Records contained in a dataset

|---|

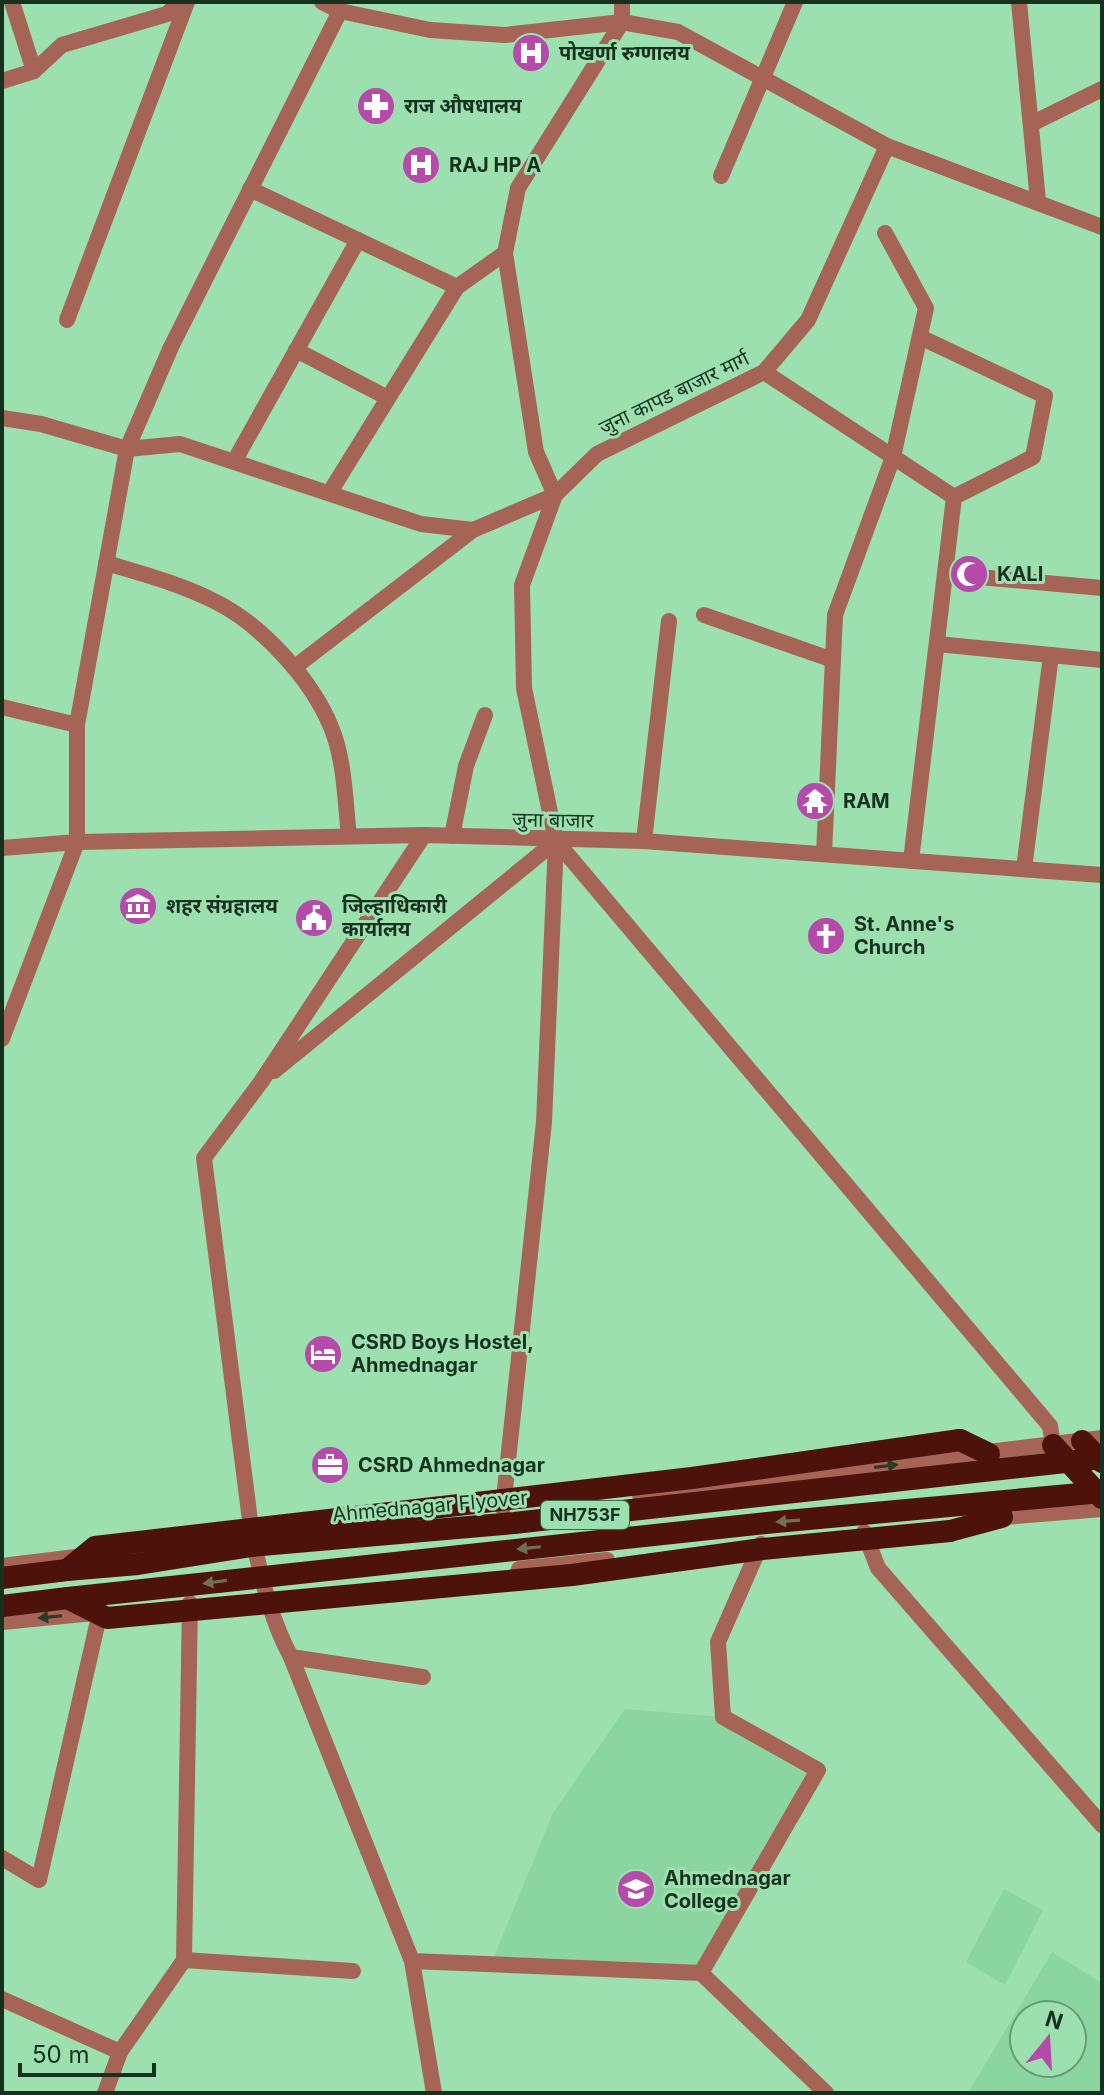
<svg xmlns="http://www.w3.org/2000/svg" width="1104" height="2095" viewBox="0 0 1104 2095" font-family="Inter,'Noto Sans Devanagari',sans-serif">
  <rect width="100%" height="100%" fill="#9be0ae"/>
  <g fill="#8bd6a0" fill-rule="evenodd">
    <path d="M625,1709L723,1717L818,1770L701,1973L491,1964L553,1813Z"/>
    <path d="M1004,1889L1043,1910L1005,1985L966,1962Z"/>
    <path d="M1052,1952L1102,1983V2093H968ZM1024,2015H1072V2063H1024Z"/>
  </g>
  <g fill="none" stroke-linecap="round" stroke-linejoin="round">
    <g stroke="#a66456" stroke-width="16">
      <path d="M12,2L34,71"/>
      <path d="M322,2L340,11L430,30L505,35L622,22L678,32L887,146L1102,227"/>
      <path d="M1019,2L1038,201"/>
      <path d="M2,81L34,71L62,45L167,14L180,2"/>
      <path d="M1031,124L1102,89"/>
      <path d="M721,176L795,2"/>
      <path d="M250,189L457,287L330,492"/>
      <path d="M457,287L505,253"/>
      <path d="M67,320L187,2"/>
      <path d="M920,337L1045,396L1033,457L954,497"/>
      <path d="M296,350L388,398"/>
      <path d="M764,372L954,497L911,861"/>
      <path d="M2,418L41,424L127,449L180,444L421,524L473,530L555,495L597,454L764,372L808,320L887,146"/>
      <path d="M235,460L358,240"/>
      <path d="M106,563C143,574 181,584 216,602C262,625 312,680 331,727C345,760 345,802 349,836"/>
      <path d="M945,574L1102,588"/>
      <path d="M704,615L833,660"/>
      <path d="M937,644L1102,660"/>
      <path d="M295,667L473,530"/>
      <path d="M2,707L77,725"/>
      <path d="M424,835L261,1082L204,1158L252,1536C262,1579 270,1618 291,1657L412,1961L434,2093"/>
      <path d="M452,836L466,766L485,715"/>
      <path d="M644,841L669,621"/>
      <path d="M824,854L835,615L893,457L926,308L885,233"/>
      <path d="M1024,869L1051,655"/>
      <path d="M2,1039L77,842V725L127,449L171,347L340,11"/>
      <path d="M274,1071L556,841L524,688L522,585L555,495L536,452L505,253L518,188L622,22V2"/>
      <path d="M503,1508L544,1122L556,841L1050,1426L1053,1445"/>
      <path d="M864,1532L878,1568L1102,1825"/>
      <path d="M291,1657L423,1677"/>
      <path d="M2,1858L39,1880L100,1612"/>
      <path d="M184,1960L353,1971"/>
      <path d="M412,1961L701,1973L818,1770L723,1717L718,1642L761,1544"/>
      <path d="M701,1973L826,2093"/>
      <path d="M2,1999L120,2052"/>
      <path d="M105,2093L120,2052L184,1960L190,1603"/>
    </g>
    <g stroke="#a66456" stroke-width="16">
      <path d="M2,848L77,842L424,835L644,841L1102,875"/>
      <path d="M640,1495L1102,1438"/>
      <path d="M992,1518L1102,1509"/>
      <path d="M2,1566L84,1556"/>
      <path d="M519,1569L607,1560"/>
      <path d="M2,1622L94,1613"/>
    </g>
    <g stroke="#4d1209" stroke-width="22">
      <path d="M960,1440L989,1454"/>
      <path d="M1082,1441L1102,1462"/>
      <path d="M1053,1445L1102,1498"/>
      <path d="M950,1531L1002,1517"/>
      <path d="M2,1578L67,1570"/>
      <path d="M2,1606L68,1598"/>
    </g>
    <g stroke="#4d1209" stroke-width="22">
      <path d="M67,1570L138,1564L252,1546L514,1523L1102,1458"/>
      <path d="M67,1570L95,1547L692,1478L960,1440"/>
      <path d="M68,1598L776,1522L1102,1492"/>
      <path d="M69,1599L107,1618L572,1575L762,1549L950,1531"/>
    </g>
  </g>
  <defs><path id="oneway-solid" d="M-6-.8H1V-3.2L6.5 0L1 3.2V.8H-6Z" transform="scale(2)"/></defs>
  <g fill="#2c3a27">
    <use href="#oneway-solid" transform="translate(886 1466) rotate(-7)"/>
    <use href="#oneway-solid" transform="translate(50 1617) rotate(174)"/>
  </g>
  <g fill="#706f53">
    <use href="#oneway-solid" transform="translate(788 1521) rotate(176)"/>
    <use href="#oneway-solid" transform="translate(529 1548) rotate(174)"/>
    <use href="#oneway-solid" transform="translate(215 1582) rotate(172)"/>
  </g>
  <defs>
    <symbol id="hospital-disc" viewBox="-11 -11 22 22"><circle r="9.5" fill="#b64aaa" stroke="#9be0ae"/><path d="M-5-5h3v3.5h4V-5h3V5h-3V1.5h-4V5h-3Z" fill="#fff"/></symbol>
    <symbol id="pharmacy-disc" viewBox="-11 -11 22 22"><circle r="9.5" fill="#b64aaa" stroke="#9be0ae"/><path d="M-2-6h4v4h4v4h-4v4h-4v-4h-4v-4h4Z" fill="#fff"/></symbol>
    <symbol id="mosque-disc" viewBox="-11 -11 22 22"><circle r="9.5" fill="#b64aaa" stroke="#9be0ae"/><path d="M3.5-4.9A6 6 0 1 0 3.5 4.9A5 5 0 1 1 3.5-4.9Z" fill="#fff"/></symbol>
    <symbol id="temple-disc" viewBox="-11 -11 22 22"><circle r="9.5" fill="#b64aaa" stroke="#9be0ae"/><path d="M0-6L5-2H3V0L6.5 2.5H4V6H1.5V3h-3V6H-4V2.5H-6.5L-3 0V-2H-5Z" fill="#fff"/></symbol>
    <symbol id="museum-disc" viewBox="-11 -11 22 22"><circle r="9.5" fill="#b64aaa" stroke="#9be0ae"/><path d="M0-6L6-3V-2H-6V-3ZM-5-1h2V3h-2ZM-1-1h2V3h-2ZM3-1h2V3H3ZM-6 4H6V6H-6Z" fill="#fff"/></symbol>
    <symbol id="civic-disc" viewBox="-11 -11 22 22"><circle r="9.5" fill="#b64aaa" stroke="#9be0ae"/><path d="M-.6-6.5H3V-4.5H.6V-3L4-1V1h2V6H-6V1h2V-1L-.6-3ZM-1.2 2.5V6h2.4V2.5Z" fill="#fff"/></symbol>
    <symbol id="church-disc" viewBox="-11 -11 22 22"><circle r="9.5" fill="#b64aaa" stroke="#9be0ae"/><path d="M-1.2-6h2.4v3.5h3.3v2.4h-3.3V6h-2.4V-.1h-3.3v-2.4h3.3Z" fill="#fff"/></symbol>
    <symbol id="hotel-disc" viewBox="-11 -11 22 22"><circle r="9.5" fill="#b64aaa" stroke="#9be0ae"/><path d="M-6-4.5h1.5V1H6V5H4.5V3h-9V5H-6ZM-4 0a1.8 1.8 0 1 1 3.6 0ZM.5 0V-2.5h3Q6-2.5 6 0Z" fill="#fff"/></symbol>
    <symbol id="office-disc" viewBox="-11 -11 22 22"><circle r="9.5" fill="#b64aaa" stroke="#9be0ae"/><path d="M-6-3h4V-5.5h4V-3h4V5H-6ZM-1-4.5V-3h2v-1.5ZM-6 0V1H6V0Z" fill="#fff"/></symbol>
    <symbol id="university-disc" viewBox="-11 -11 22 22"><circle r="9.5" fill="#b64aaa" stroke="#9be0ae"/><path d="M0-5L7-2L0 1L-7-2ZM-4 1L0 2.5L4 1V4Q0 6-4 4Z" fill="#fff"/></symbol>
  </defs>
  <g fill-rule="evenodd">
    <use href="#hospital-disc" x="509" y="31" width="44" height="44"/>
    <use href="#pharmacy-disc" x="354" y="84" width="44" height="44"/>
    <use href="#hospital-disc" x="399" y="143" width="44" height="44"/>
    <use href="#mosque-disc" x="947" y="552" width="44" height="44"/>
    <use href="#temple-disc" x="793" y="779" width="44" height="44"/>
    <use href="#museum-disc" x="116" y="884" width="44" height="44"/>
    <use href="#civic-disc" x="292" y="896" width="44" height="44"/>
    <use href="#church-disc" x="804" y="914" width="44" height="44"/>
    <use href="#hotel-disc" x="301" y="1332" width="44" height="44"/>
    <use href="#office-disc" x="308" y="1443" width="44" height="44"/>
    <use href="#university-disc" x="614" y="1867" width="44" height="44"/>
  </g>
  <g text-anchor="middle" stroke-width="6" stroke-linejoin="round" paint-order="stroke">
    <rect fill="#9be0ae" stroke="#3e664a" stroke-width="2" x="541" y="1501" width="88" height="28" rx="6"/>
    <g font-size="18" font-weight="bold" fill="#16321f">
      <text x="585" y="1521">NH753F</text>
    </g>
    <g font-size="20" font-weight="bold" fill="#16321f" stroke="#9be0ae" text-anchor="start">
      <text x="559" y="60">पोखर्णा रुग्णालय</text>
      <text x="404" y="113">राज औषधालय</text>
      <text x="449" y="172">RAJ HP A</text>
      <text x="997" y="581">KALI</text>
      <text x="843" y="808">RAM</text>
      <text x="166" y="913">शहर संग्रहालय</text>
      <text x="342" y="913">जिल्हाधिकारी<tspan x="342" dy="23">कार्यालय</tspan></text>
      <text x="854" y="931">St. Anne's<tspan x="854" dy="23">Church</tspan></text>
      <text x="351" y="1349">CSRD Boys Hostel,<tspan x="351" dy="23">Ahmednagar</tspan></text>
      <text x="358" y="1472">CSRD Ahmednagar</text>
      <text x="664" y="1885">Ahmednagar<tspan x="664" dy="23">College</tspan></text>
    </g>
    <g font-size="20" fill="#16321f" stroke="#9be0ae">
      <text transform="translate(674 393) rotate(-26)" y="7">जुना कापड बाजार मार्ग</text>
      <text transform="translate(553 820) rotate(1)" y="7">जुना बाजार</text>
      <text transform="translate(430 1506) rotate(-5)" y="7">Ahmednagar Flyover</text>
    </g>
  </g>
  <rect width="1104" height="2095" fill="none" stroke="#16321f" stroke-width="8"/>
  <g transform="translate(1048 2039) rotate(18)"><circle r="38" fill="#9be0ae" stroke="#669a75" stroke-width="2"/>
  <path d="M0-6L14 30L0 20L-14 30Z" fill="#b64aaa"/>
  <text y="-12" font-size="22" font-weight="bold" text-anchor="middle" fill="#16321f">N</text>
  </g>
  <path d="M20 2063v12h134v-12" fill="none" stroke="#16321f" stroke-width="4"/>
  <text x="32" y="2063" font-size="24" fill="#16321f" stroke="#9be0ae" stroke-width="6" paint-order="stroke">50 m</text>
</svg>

|---|

Work order
Copy out each line of the data containing the string "middle".

Your response
  <g text-anchor="middle" stroke-width="6" stroke-linejoin="round" paint-order="stroke">
  <text y="-12" font-size="22" font-weight="bold" text-anchor="middle" fill="#16321f">N</text>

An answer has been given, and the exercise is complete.